Guess who did all the labor.

Beyond the pulseFields is the Sulfur Sea stretching from pole to pole, interrupted only by volcanoes and lakes of magma.

I may not like Io. But I can respect the people of this land. Ionian men and women are not like humans of Earth or Luna or Mercury or Venus. They are harder, lither, eyes slightly larger to absorb the dimmed light six hundred million kilometers from the sun, skin pale, taller, and able to withstand higher doses of radiation. These people believe themselves most like the Iron Golds who conquered

Earth and put man at peace for the first time in her history.

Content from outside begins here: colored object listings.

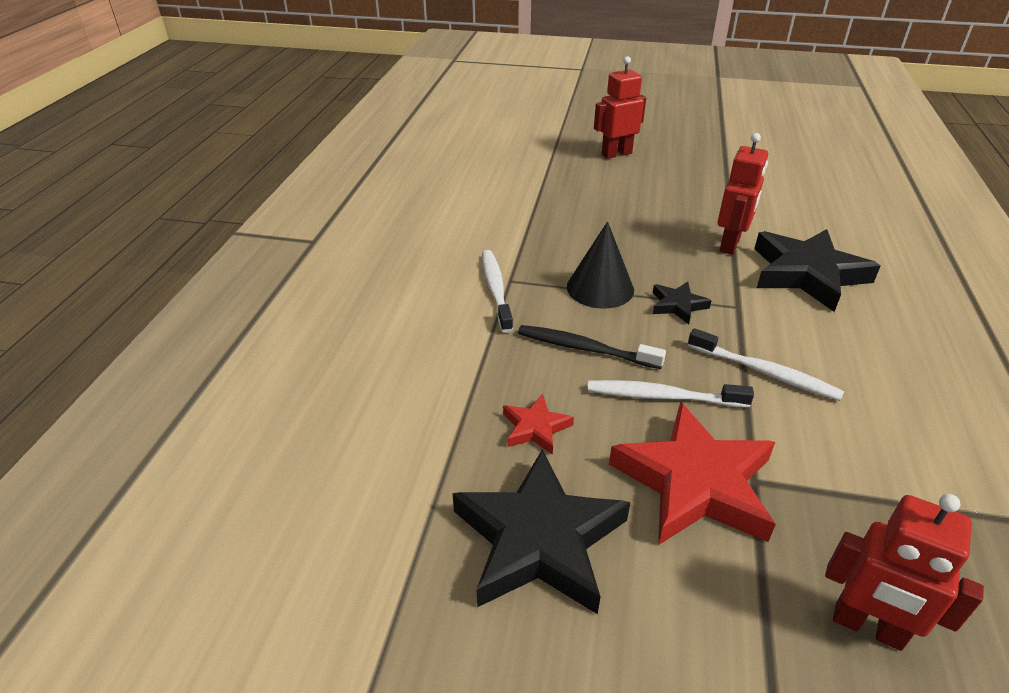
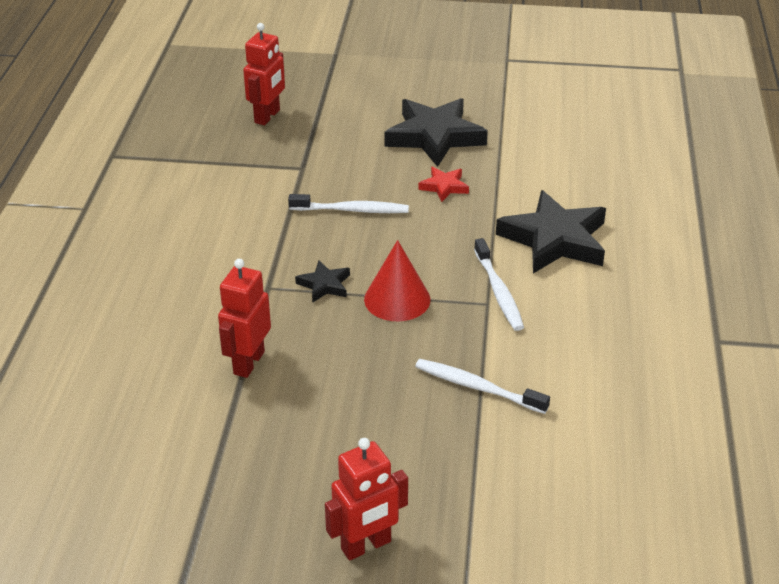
camera: 175 degrees right, 0 degrees up
(585, 349) = (410, 241): black toothbrush -> none
(600, 288) = (397, 299): black cone -> red cone
(695, 483) = (340, 164): red star -> none
(765, 372) = (267, 231): white toothbrush -> white toothbrush (477, 387)
(807, 274) = (182, 327): black star -> black star (554, 239)
(867, 627) = (267, 116): red robot -> red robot turned 90 degrees clockwise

I shouldn’t have worn black today. My gloves, my cloak, my jacket underneath. I thought we were

going to the anti-Jupiter side of Io where sulfur dioxide snowfields crust the planet. But the Moon Lord’s operation team demanded a new meeting point at the last moment, setting us on the edge of the Sulfur Sea. Temperature 120 Celsius.

Sefi walks up to stand beside me with her new optics scanning the yellow horizon. She and her Valkyrie have taken quickly to the gear of war, studying and training day and night with Holiday during our month and a half journey to Jupiter. Practicing ship-boarding and energy weapon tactics as well as Gray hand signals.

“How’s the heat?” I ask.

“Strange,” she says. Only her face can feel it. The rest benefits from the cooling systems in the armor. “Why would people live here?”

“We live everywhere we can.”

“But Golds choose,” she says. “Yes?”

“Yes.”

“I would be wary men who choose such a home. The spirits here are cruel.” Sand kicks up from the

wind in the low gravity, floating down in wavering columns. It’s Sefi who Mustang thinks I should be wary of. On our voyage to Jupiter, she has watched hundreds of hours of holofootage. Learning our

history as a people. I keep track of her datapad’s activity. But what concerns Mustang isn’t that Sefi is fond of rain forest videos and experientials, but that she has spent countless hours watching holos of our wars, particularly the nuclear annihilation of Rhea. I wonder what she makes of it.

“Sound advice, Sefi,” I reply. “Sound advice.”

Sevro lands dramatically before us, spraying us with sand. His ghostCloak ripples away.

“Bloodydamn shithole.”

I dust off my face, annoyed. He was incorrigible the whole journey out here. Laughing, pulling pranks, and slipping off to Victra’s room whenever he thought no one was looking. Ugly little man’s in love. And for what it’s worth, it seems to go both ways. “What do you think?” I ask.

“The whole place smells like farts.”

“That your professional assessment?”  Holiday asks over the com.

“Yup. There’s a Waygar settlement over the ridge.” His Howler wolf pelt kicks in the wind, jingling the little chains that connect it to his armor. “Buncha Red hunched goggle heads carting distillation gear.”

“You’ve scanned the sand?” I ask.

“Ain’t my first slag, boss. I don’t like this face-to-face bullshit, but it looks clear.” He glances at his datapad. “Thought Moonies were supposed to be punctual. Pricklicks are thirty minutes late.”

“Probably cautious. Must think we’ve air support,” I say.

“Yeah. Because we’d be bloodydamn shitbrains for not bringing some.”

“Roger that,”  Holiday says in agreement over the com.